I too am angry at the pervasive exploitation of the “haves” who in their greed only aspire to be “have mores” at the expense of other human beings. Corporate reform is leeching a foundation of American democracy, the community public school, only to feed its twisted, insatiable desire for “more, more, more.”
Following Christ’s model, I have committed my time, energy, and intellect to publicly expose the exploiters for the refuse that they are.

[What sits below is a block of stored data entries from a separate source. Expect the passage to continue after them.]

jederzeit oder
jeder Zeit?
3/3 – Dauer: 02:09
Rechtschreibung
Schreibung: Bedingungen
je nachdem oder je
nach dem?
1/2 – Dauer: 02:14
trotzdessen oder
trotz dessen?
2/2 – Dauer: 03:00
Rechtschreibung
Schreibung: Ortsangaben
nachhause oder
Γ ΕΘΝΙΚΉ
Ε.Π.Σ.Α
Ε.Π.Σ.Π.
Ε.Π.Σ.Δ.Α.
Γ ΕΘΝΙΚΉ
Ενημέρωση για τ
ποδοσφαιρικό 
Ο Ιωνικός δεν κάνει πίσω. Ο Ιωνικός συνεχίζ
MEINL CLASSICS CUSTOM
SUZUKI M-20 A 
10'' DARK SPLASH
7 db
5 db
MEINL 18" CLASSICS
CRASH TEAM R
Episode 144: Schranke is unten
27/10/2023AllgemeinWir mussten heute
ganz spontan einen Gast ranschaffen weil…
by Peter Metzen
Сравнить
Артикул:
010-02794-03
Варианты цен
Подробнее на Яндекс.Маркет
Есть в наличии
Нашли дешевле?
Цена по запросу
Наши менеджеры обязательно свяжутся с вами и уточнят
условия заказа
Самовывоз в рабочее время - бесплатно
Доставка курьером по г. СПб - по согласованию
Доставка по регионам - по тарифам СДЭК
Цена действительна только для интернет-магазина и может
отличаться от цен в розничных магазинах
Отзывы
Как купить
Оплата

They are chaos. I do not like chaos.
Use of Public School Funds and Issues of the Science Curriculum
I do not believe evolution is a credible theory based upon the “chaos producing order,” the probability-defying arguments, and the issues of morality and conscience presented above. Others have weighed in on the issue; they believe the theory is credible; they believe the scientists have confirmed the theory via such methods as fossil records and carbon dating. I think there remain significant holes despite carbon dating and fossil records. Therefore, I consider it an impasse. Nevertheless, I don’t need to agree with evolution in order to accept its presence in the state curriculum.
How can that be?
There are two higher-order issues here. These two issues are what I see as most important to the discussion at hand. Before I discuss these higher-order issues, let me say that I would prefer if the state taught competing theories of the origins of man. With the direction corporate reformers are taking in serving themselves, I think that it is possible for some so-called state “chiefs” to declare an “anything-goes,” absence of any curriculum at all. This would truly promote chaos. This leads to my first point:
There must be an established state curriculum.
An established curriculum at minimum establishes an order. It is chaos to send public school money to institutions without any stipulation that such institutions, in accepting public school funds, also agree to abide by the public school curriculum.
Private schools have chosen to be private schools for the ability to teach a curriculum free of state oversight. If these private schools accept state money, they should also teach the prescribed state curriculum.
Corporate reformers like to tell private schools that these schools retain the freedom to teach whatever they desire despite accepting state funds. Frankly, I am wary of anyone who offers me money and tells me it has no strings. There are always strings, and these self-styled reformers are notorious for changing the rules mid-game. To believe that the state might not capriciously change course once the money has been awarded is naive.
In accepting state money, any and all schools should also accept the state curriculum.
The second higher-order issue here involves the beauty and usage of critical thought. If I am teaching my students to think critically, I am equipping them to live dynamic, successful, engaged lives. It is of no use for human beings to simply swallow a teaching absent critical thought, be it evolution or creationism. It is no good for my students to passively accept what I teach simply because I, their teacher, teach it. I want them to analyze what is taught, to dissect it, decide what they will own and what they will discard. This is living. This is also the food of relationship. Therefore, it is not so much the content presented as it is the means of digesting the content via critical examination. I want my students to think, not just to bubble letters on a test like trained moneys. So let them learn of evolution, and let them learn how to approach this and all content critically. Most of all, let them arrive at their own conclusions regarding the content presented to them. I respect the indispensable necessity of critical thought, for it feeds the dignity of the human being and is the lifeblood of a fruitful existence.